Humoral immune responses to peptides derived from the beta-amyloid peptide C-terminal sequence.

There is a continuing interest in the immunochemical quantification of isoforms of amyloid beta-peptide (Abeta) in body fluids of patients with Alzheimer's disease (AD); however, at present there is no general procedure to produce and test the required antibodies. We examined various methods to generate rabbit anti-Abeta; antibodies that are specific for Abeta(38), Abeta(40) and Abeta(42), and we tested their specificity and sensitivity by ELISA and Western blotting.
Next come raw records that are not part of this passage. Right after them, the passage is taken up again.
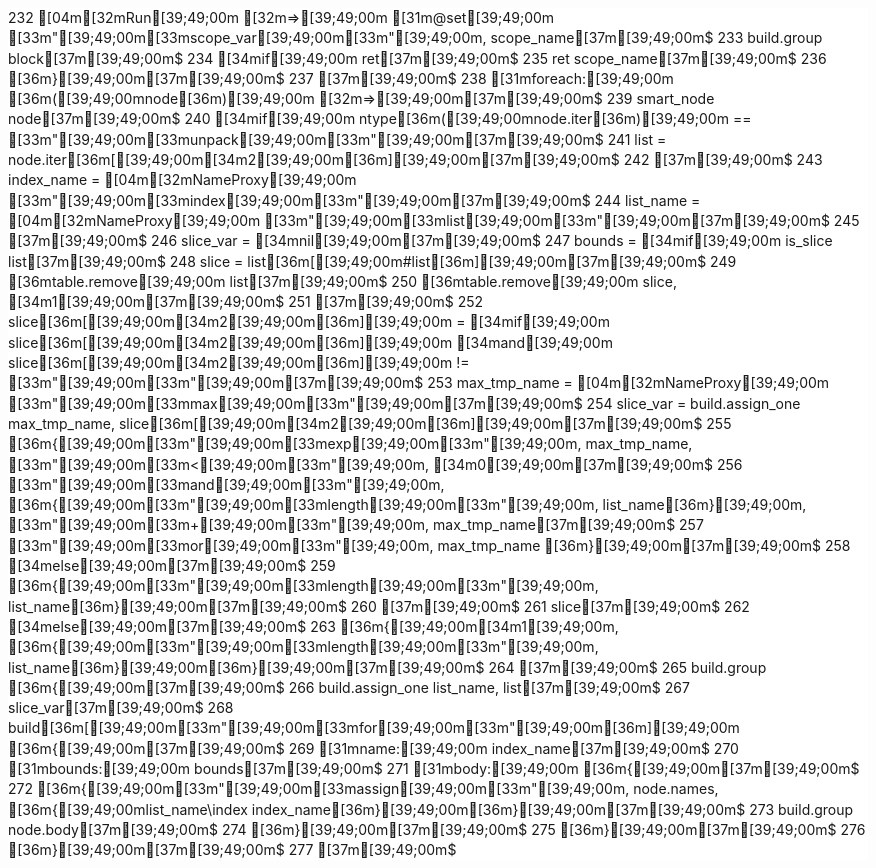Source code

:    232	      [04m[32mRun[39;49;00m [32m=>[39;49;00m [31m@set[39;49;00m [33m"[39;49;00m[33mscope_var[39;49;00m[33m"[39;49;00m, scope_name[37m[39;49;00m$
   233	      build.group block[37m[39;49;00m$
   234	      [34mif[39;49;00m ret[37m[39;49;00m$
   235	        ret scope_name[37m[39;49;00m$
   236	    [36m}[39;49;00m[37m[39;49;00m$
   237	[37m[39;49;00m$
   238	  [31mforeach:[39;49;00m [36m([39;49;00mnode[36m)[39;49;00m [32m=>[39;49;00m[37m[39;49;00m$
   239	    smart_node node[37m[39;49;00m$
   240	    [34mif[39;49;00m ntype[36m([39;49;00mnode.iter[36m)[39;49;00m == [33m"[39;49;00m[33munpack[39;49;00m[33m"[39;49;00m[37m[39;49;00m$
   241	      list = node.iter[36m[[39;49;00m[34m2[39;49;00m[36m][39;49;00m[37m[39;49;00m$
   242	[37m[39;49;00m$
   243	      index_name = [04m[32mNameProxy[39;49;00m [33m"[39;49;00m[33mindex[39;49;00m[33m"[39;49;00m[37m[39;49;00m$
   244	      list_name = [04m[32mNameProxy[39;49;00m [33m"[39;49;00m[33mlist[39;49;00m[33m"[39;49;00m[37m[39;49;00m$
   245	[37m[39;49;00m$
   246	      slice_var = [34mnil[39;49;00m[37m[39;49;00m$
   247	      bounds = [34mif[39;49;00m is_slice list[37m[39;49;00m$
   248	        slice = list[36m[[39;49;00m#list[36m][39;49;00m[37m[39;49;00m$
   249	        [36mtable.remove[39;49;00m list[37m[39;49;00m$
   250	        [36mtable.remove[39;49;00m slice, [34m1[39;49;00m[37m[39;49;00m$
   251	[37m[39;49;00m$
   252	        slice[36m[[39;49;00m[34m2[39;49;00m[36m][39;49;00m = [34mif[39;49;00m slice[36m[[39;49;00m[34m2[39;49;00m[36m][39;49;00m [34mand[39;49;00m slice[36m[[39;49;00m[34m2[39;49;00m[36m][39;49;00m != [33m"[39;49;00m[33m"[39;49;00m[37m[39;49;00m$
   253	          max_tmp_name = [04m[32mNameProxy[39;49;00m [33m"[39;49;00m[33mmax[39;49;00m[33m"[39;49;00m[37m[39;49;00m$
   254	          slice_var = build.assign_one max_tmp_name, slice[36m[[39;49;00m[34m2[39;49;00m[36m][39;49;00m[37m[39;49;00m$
   255	          [36m{[39;49;00m[33m"[39;49;00m[33mexp[39;49;00m[33m"[39;49;00m, max_tmp_name, [33m"[39;49;00m[33m<[39;49;00m[33m"[39;49;00m, [34m0[39;49;00m[37m[39;49;00m$
   256	            [33m"[39;49;00m[33mand[39;49;00m[33m"[39;49;00m, [36m{[39;49;00m[33m"[39;49;00m[33mlength[39;49;00m[33m"[39;49;00m, list_name[36m}[39;49;00m, [33m"[39;49;00m[33m+[39;49;00m[33m"[39;49;00m, max_tmp_name[37m[39;49;00m$
   257	            [33m"[39;49;00m[33mor[39;49;00m[33m"[39;49;00m, max_tmp_name [36m}[39;49;00m[37m[39;49;00m$
   258	        [34melse[39;49;00m[37m[39;49;00m$
   259	          [36m{[39;49;00m[33m"[39;49;00m[33mlength[39;49;00m[33m"[39;49;00m, list_name[36m}[39;49;00m[37m[39;49;00m$
   260	[37m[39;49;00m$
   261	        slice[37m[39;49;00m$
   262	      [34melse[39;49;00m[37m[39;49;00m$
   263	        [36m{[39;49;00m[34m1[39;49;00m, [36m{[39;49;00m[33m"[39;49;00m[33mlength[39;49;00m[33m"[39;49;00m, list_name[36m}[39;49;00m[36m}[39;49;00m[37m[39;49;00m$
   264	[37m[39;49;00m$
   265	      build.group [36m{[39;49;00m[37m[39;49;00m$
   266	        build.assign_one list_name, list[37m[39;49;00m$
   267	        slice_var[37m[39;49;00m$
   268	        build[36m[[39;49;00m[33m"[39;49;00m[33mfor[39;49;00m[33m"[39;49;00m[36m][39;49;00m [36m{[39;49;00m[37m[39;49;00m$
   269	          [31mname:[39;49;00m index_name[37m[39;49;00m$
   270	          [31mbounds:[39;49;00m bounds[37m[39;49;00m$
   271	          [31mbody:[39;49;00m [36m{[39;49;00m[37m[39;49;00m$
   272	            [36m{[39;49;00m[33m"[39;49;00m[33massign[39;49;00m[33m"[39;49;00m, node.names, [36m{[39;49;00mlist_name\index index_name[36m}[39;49;00m[36m}[39;49;00m[37m[39;49;00m$
   273	            build.group node.body[37m[39;49;00m$
   274	          [36m}[39;49;00m[37m[39;49;00m$
   275	        [36m}[39;49;00m[37m[39;49;00m$
   276	      [36m}[39;49;00m[37m[39;49;00m$
   277	[37m[39;49;00m$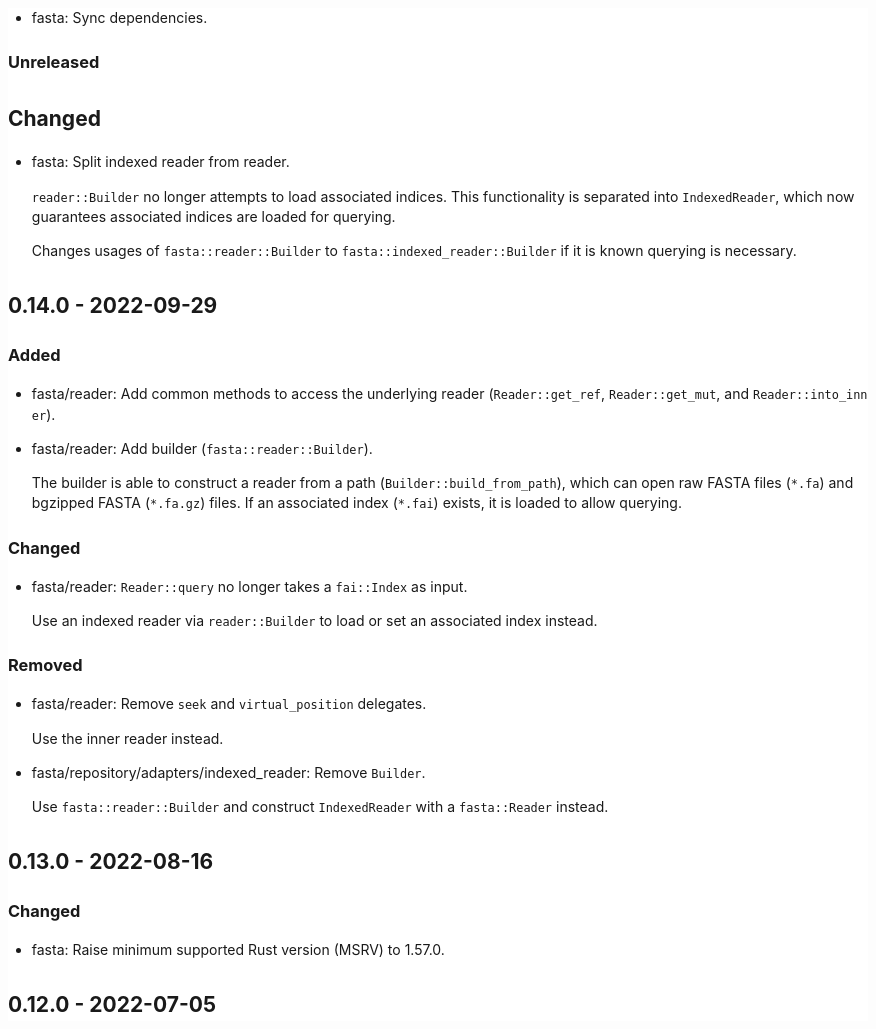   * fasta: Sync dependencies.

### Unreleased

## Changed

  * fasta: Split indexed reader from reader.

    `reader::Builder` no longer attempts to load associated indices. This
    functionality is separated into `IndexedReader`, which now guarantees
    associated indices are loaded for querying.

    Changes usages of `fasta::reader::Builder` to
    `fasta::indexed_reader::Builder` if it is known querying is necessary.

## 0.14.0 - 2022-09-29

### Added

  * fasta/reader: Add common methods to access the underlying reader
    (`Reader::get_ref`, `Reader::get_mut`, and `Reader::into_inner`).

  * fasta/reader: Add builder (`fasta::reader::Builder`).

    The builder is able to construct a reader from a path
    (`Builder::build_from_path`), which can open raw FASTA files (`*.fa`) and
    bgzipped FASTA (`*.fa.gz`) files. If an associated index (`*.fai`) exists,
    it is loaded to allow querying.

### Changed

  * fasta/reader: `Reader::query` no longer takes a `fai::Index` as input.

    Use an indexed reader via `reader::Builder` to load or set an associated
    index instead.

### Removed

  * fasta/reader: Remove `seek` and `virtual_position` delegates.

    Use the inner reader instead.

  * fasta/repository/adapters/indexed_reader: Remove `Builder`.

    Use `fasta::reader::Builder` and construct `IndexedReader` with a
    `fasta::Reader` instead.

## 0.13.0 - 2022-08-16

### Changed

  * fasta: Raise minimum supported Rust version (MSRV) to 1.57.0.

## 0.12.0 - 2022-07-05
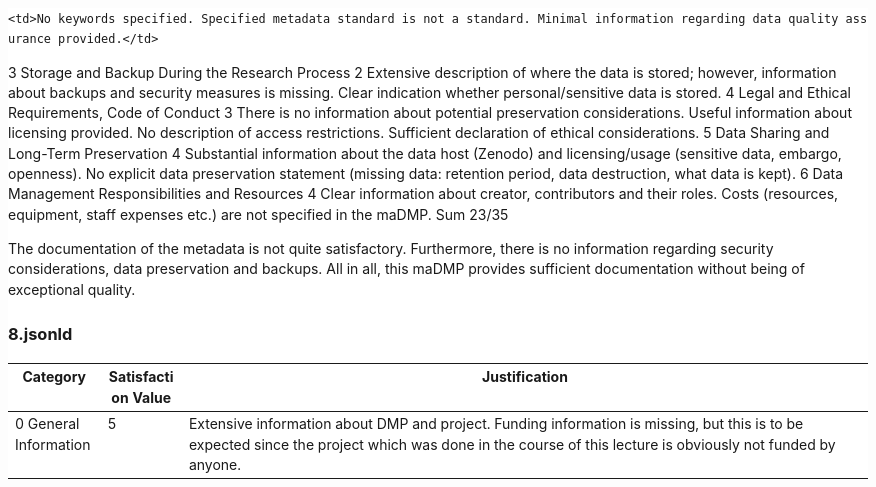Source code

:     <td>No keywords specified. Specified metadata standard is not a standard. Minimal information regarding data quality assurance provided.</td>
  </tr>
  <tr>
    <td>3 Storage and Backup During the Research Process</td>
    <td>2</td>
    <td>Extensive description of where the data is stored; however, information about backups and security measures is missing. Clear indication whether personal/sensitive data is stored.</td>
  </tr>
  <tr>
    <td>4 Legal and Ethical Requirements, Code of Conduct</td>
    <td>3</td>
    <td>There is no information about potential preservation considerations. Useful information about licensing provided. No description of access restrictions. Sufficient declaration of ethical considerations.</td>
  </tr>
  <tr>
    <td>5 Data Sharing and Long-Term Preservation</td>
    <td>4</td>
    <td>Substantial information about the data host (Zenodo) and licensing/usage (sensitive data, embargo, openness). No explicit data preservation statement (missing data: retention period, data destruction, what data is kept).</td>
  </tr>
  <tr>
    <td>6 Data Management Responsibilities and Resources</td>
    <td>4</td>
    <td>Clear information about creator, contributors and their roles. Costs (resources, equipment, staff expenses etc.) are not specified in the maDMP.</td>
  </tr>
</tbody>
<tfoot>
  <tr>
    <td>Sum</td>
    <td>23/35</td>
    <td></td>
  </tr>
</tfoot>
</table>

The documentation of the metadata is not quite satisfactory. Furthermore, there is no information regarding security
considerations, data preservation and backups. All in all, this maDMP provides sufficient documentation without being
of exceptional quality.

### 8.jsonld

<table class="rtable">
<thead>
  <tr>
    <th>Category</th>
    <th>Satisfaction Value</th>
    <th>Justification</th>
  </tr>
</thead>
<tbody>
  <tr>
    <td>0 General Information</td>
    <td>5</td>
    <td>Extensive information about DMP and project. Funding information is missing, but this is to be expected since the project which was done in the course of this lecture is obviously not funded by anyone.</td>
  </tr>
  <tr>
To produce high-affinity antibodies required repeated inoculations of small doses of peptide conjugates over a period of at least 6 months. Antibodies generated to peptides derived from the Abeta(42) sequence showed some cross-reactivity with Abeta(40), but antibodies generated to Abeta4 peptides did not cross-react with Abeta(42). The shortest peptide capable of generating antibodies of moderate affinity possessed the sequence Met(35)-Ala(42); however, antibodies raised to the peptide Gly(33)-Ala(42) possessed the greatest affinity (K(D) = 1 nM) and specificity for Abeta(42). The latter antibodies were over 50,000-fold more reactive with Abeta(42) than with Abeta(40). They can detect Abeta isoforms in extracts of normal brain, where the peptides are present at levels below one part per billion. Our results provide methods to generate and characterize the specificity and affinity of anti-Abeta antibodies. This information is necessary to develop sensitive and specific immunoassays to quantify Abeta isoforms in brain extracts and in body fluids.